Re: [Patch Available for Review!] CASSANDRA-14134: Migrate dtests to use pytest and python3

Michael Kjellman Wed, 10 Jan 2018 14:04:03 -0800

another thought is to have the 
sufficient_system_resources_for_resource_intensive_tests fixture dynamically 
figure out the number of threads to run stress with. seems reasonable we should 
significantly lower our concurrency dynamically when we are resource 
constrained.


> On Jan 10, 2018, at 1:53 PM, Michael Kjellman <mkjell...@internalcircle.com> 
> wrote:
> 
> i had done some limited testing on the medium size an didn't see quite as bad 
> behavior you were seeing... :\
> 
> i added a test fixture 
> (sufficient_system_resources_for_resource_intensive_tests) that just 
> currently does a very very basic check free memory check and deselects tests 
> annotated with the @pytest.mark.resource_intensive annotation if the current 
> system doesn't have enough resources.
> 
> my short/medium term thinking was that we could expand on this and 
> dynamically skip tests for whatever physical resource constraints we're 
> working with -- with the ultimate goal to dynamically run as many tests 
> reliably as possible given what we have.
> 
> Any chance you'd mind changing your circleci config to set CCM_MAX_HEAP_SIZE 
> under resource_constrained_env_vars to 769MB and kicking off another run to 
> get us a baseline? I see a ton of the failures were from tests that run 
> stress to pre-fill the cluster for the test.. do you know if we have a way to 
> control the heap settings of stress when it's invoked via ccm.node as we do 
> in the dtests?
> 
> On Jan 10, 2018, at 1:04 PM, Stefan Podkowinski 
> <s...@apache.org<mailto:s...@apache.org>> wrote:
> 
> I was giving this another try today to see how long it would take to
> finish on a oss account. But I've canceled the job after some hours as
> tests started to fail almost constantly.
> 
> https://circleci.com/gh/spodkowinski/cassandra/176
> 
> Looks like the 2CPU/4096MB (medium) limit for each container isn't
> really adequate for dtests. Yours seem to be running on xlarge.
> 
> 
> On 10.01.18 21:05, Michael Kjellman wrote:
> plan of action is to continue running everything on asf jenkins.
> 
> in additional all developers (just like today) will be free to run the unit 
> tests and as many of the dtests as possible against their local test branches 
> in circleci. circleci offers a free OSS account with 4 containers. while it 
> will be slow, it will run. additionally anyone who wants more speed is 
> obviously free to upgrade their account.
> 
> does that plan resolve any concerns you have?
> 
> On Jan 10, 2018, at 12:01 PM, Josh McKenzie <jmcken...@apache.org> wrote:
> 
> 1) have *all* our tests run on *every* commit
> Have we discussed the cost / funding aspect of this? I know we as a project
> have run into infra-donation cost issues in the past with differentiating
> between ASF as a whole and cassandra as a project, so not sure how that'd
> work in terms of sponsors funding circleci containers just for this
> project's use, for instance.
> 
> This is a huge improvement in runtime (understatement of the day award...)

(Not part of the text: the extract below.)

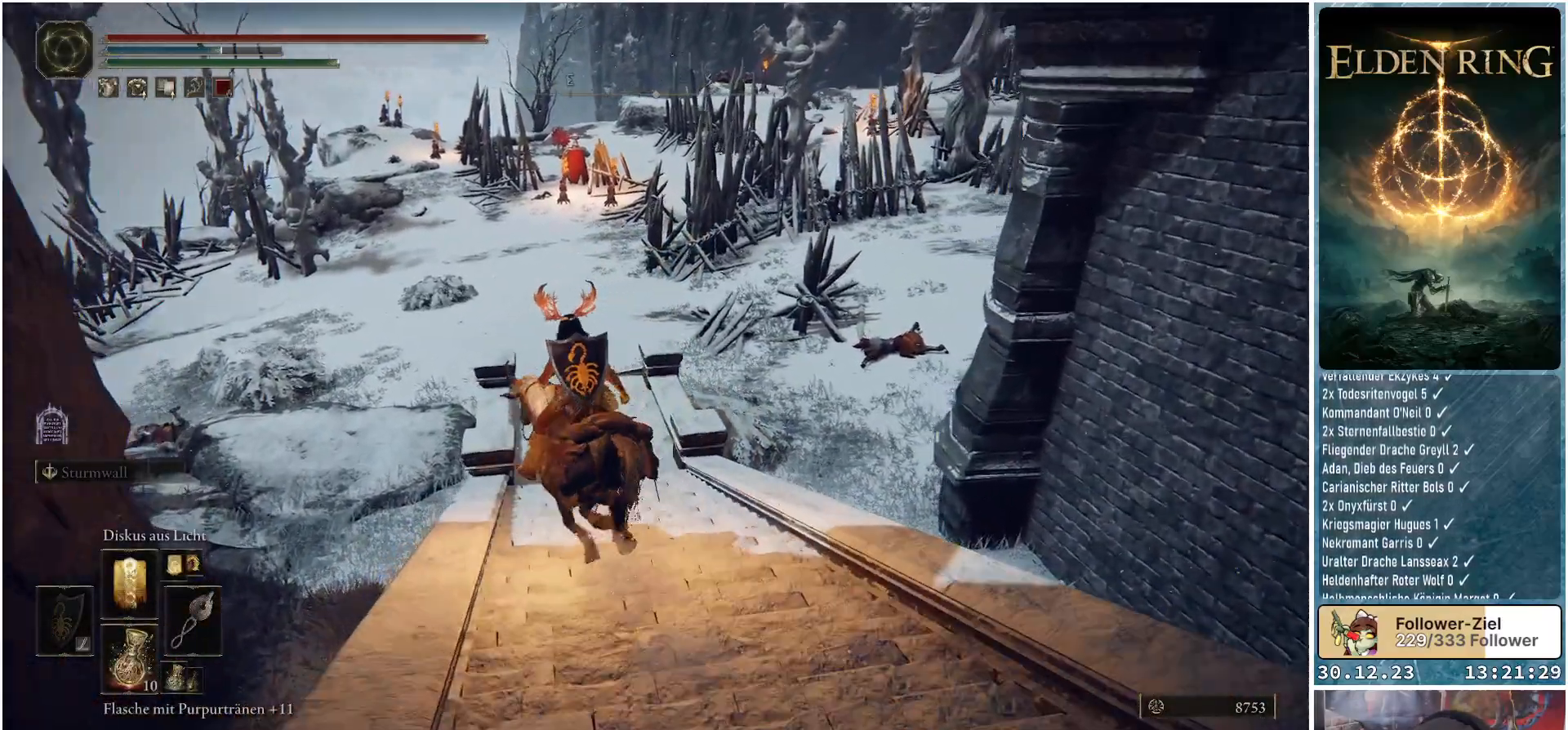
{"buttons": [], "left_stick": "up-left", "right_stick": "up-right", "events": [[83, "right_stick", "up-right"]]}
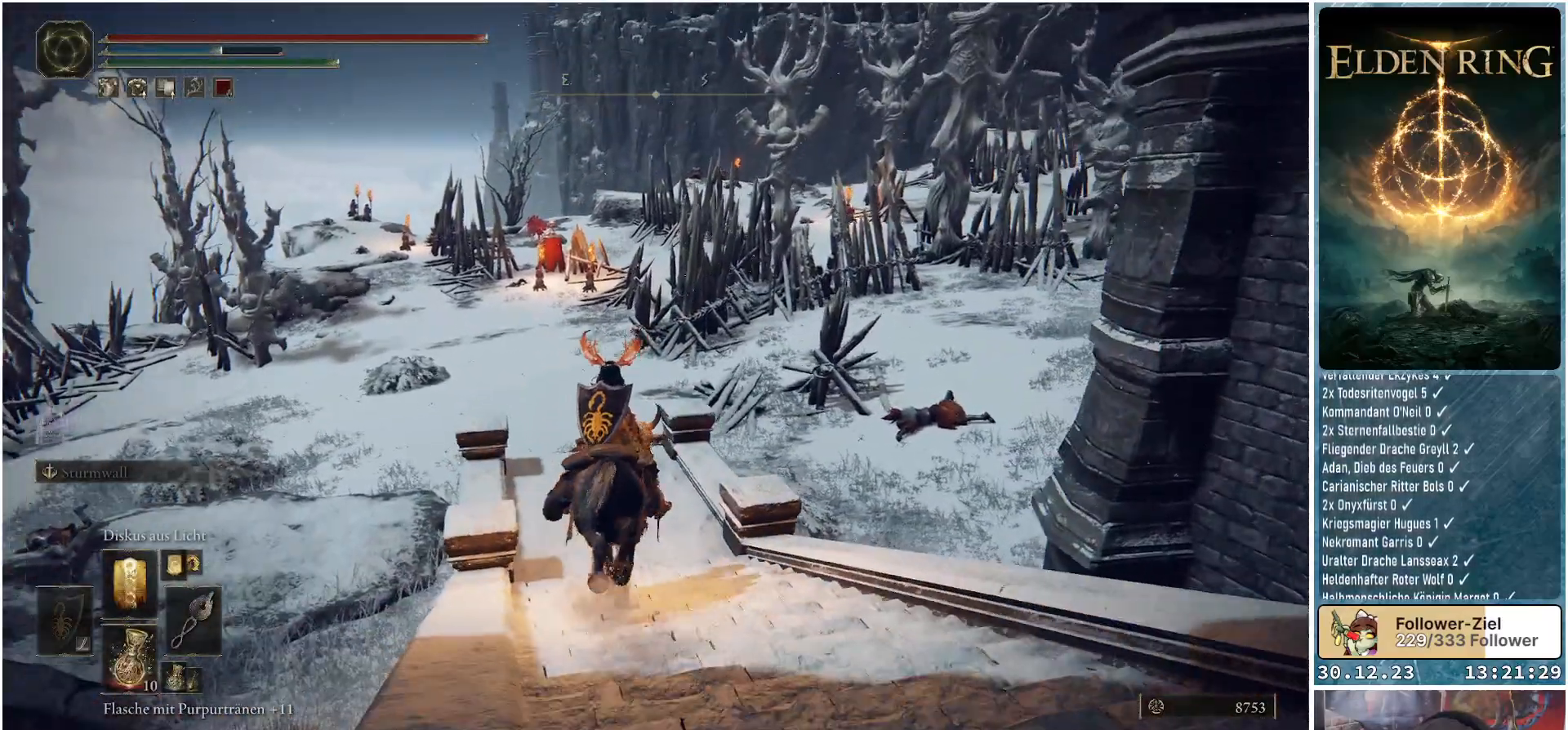
{"buttons": [], "left_stick": "up-left", "right_stick": "up-right", "events": []}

> so great work on that front.
> 
> 
> 
> On Tue, Jan 9, 2018 at 11:04 PM, Nate McCall <zznat...@gmail.com> wrote:
> 
> Making these tests more accessible and reliable is super huge. There
> are a lot of folks in our community who are not well versed with
> python (myself included). I wholly support *any* efforts we can make
> for the dtest process to be easy.
> 
> Thanks a bunch for taking this on. I think it will pay off quickly.
> 
> On Wed, Jan 10, 2018 at 4:55 PM, Michael Kjellman <kjell...@apple.com>
> wrote:
> hi!
> 
> a few of us have been continuously iterating on the dtest-on-pytest
> branch now since the 2nd and we’ve run the dtests close to 600 times in ci.

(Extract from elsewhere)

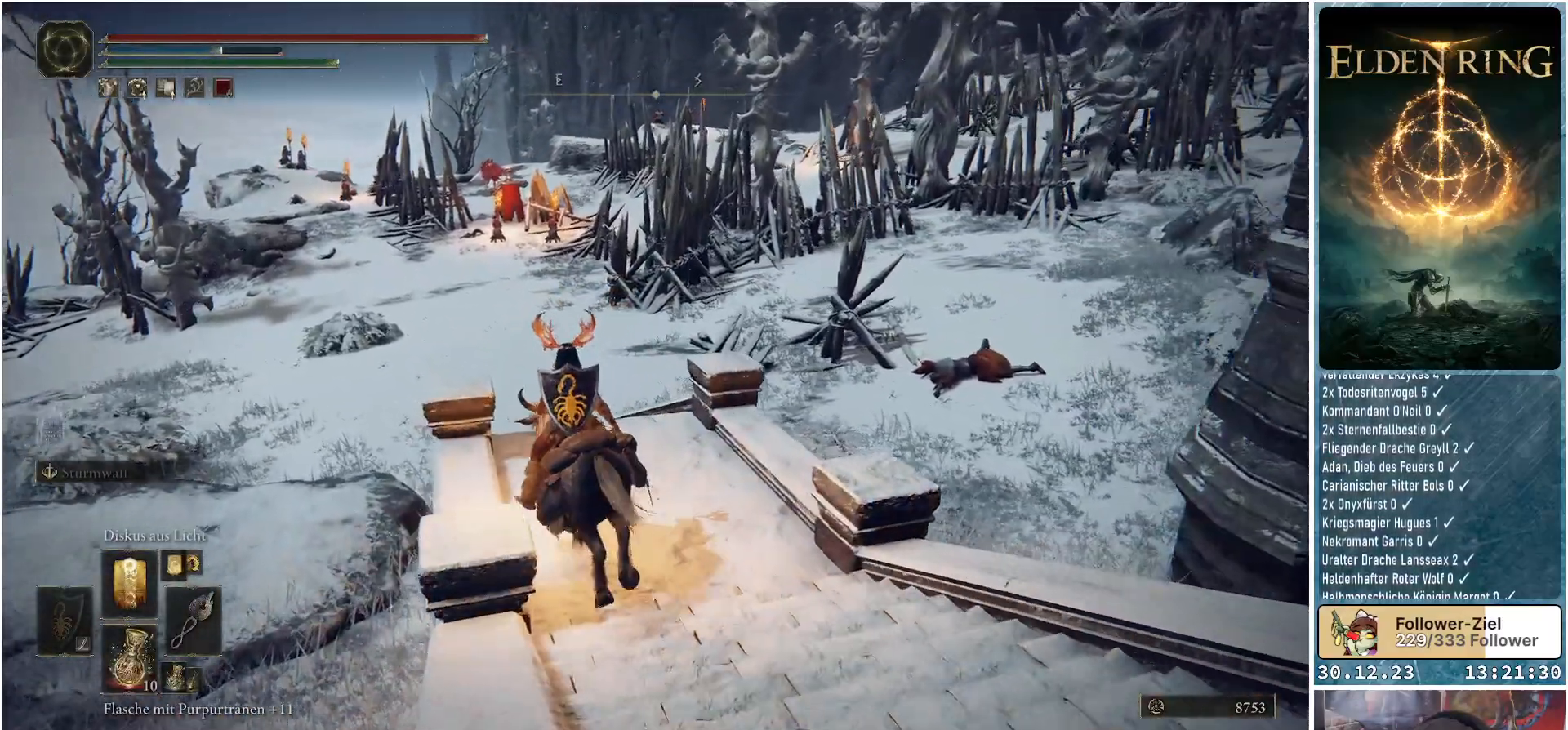
{"buttons": [], "left_stick": "center", "right_stick": "up-right", "events": [[333, "left_stick", "center"]]}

> ariel has been working his way thru a formal review (three cheers for
> ariel!)
> flaky tests are a real thing and despite a few dozen totally green test
> runs, the vast majority of runs are still reliably hitting roughly 1-3 test
> failures. in a world where we can now run the dtests in 20 minutes instead
> of 13 hours it’s now at least possible to keep finding these flaky tests
> and fixing them one by one...
> i haven’t gotten a huge amount of feedback overall and i really want to
> hear it! ultimately this work is driven by the desire to 1) have *all* our
> tests run on *every* commit; 2) be able to trust the results; 3) make our
> testing story so amazing that even the most casual weekend warrior who
> wants to work on the project can (and will want to!) use it.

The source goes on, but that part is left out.